France Sets Out Updated Radwaste Management Programme
Written by NucNet
Tuesday, 08 June 2010
France’s nuclear safety authority (Autorité de Sûreté Nucléaire; ASN), and the government’s directorate-general for energy and climate (DGEC) have released a new edition of the national radioactive material and waste management plan, moving towards a “coherent national waste management framework”.
The new document, known as the Plan national de gestion des matières et des déchets radioactifs (PNGMDR), sets out national procedures for the management of radioactive materials and radioactive waste in France.
The plan was announced on 4 June 2010 by ASN president André-Claude Lacoste and Pierre-Franck Chevet, director-general of energy and climate within the French Ministry of Ecology, Energy, Sustainable Development and the Sea.
First published in 2007, the plan led to proposals for two long-term storage facilities. One would be a retrievable deep geological repository for long-lived high- and medium-level radioactive waste (beyond 2025). The other would be a shallow underground storage facility for long-lived low-level waste, which French waste management agency Andra is expected to establish for 2012.

=== Extracted entries ===

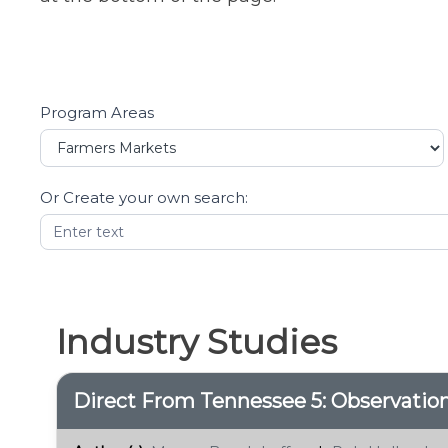
Program Areas
Resources
Filters
Or Create your own search:
Industry Studies
Direct From Tennessee 5: Observati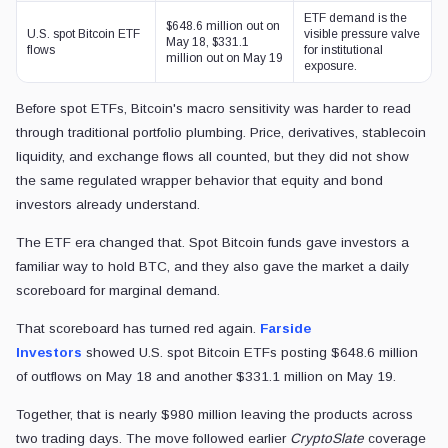
ETF demand is the
$648.6 million out on
U.S. spot Bitcoin ETF
visible pressure valve
May 18, $331.1
flows
for institutional
million out on May 19
exposure.
Before spot ETFs, Bitcoin's macro sensitivity was harder to read
through traditional portfolio plumbing. Price, derivatives, stablecoin
liquidity, and exchange flows all counted, but they did not show
the same regulated wrapper behavior that equity and bond
investors already understand.
The ETF era changed that. Spot Bitcoin funds gave investors a
familiar way to hold BTC, and they also gave the market a daily
scoreboard for marginal demand.
That scoreboard has turned red again.
Farside
Investors
showed U.S. spot Bitcoin ETFs posting $648.6 million
of outflows on May 18 and another $331.1 million on May 19.
Together, that is nearly $980 million leaving the products across
two trading days. The move followed earlier
CryptoSlate
coverage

=== Task details ===
Copy the entire news item above about France's updated radioactive waste management plan, word for word.

=== Solution to this exercise ===
France Sets Out Updated Radwaste Management Programme
Written by NucNet
Tuesday, 08 June 2010
France’s nuclear safety authority (Autorité de Sûreté Nucléaire; ASN), and the government’s directorate-general for energy and climate (DGEC) have released a new edition of the national radioactive material and waste management plan, moving towards a “coherent national waste management framework”.
The new document, known as the Plan national de gestion des matières et des déchets radioactifs (PNGMDR), sets out national procedures for the management of radioactive materials and radioactive waste in France.
The plan was announced on 4 June 2010 by ASN president André-Claude Lacoste and Pierre-Franck Chevet, director-general of energy and climate within the French Ministry of Ecology, Energy, Sustainable Development and the Sea.
First published in 2007, the plan led to proposals for two long-term storage facilities. One would be a retrievable deep geological repository for long-lived high- and medium-level radioactive waste (beyond 2025). The other would be a shallow underground storage facility for long-lived low-level waste, which French waste management agency Andra is expected to establish for 2012.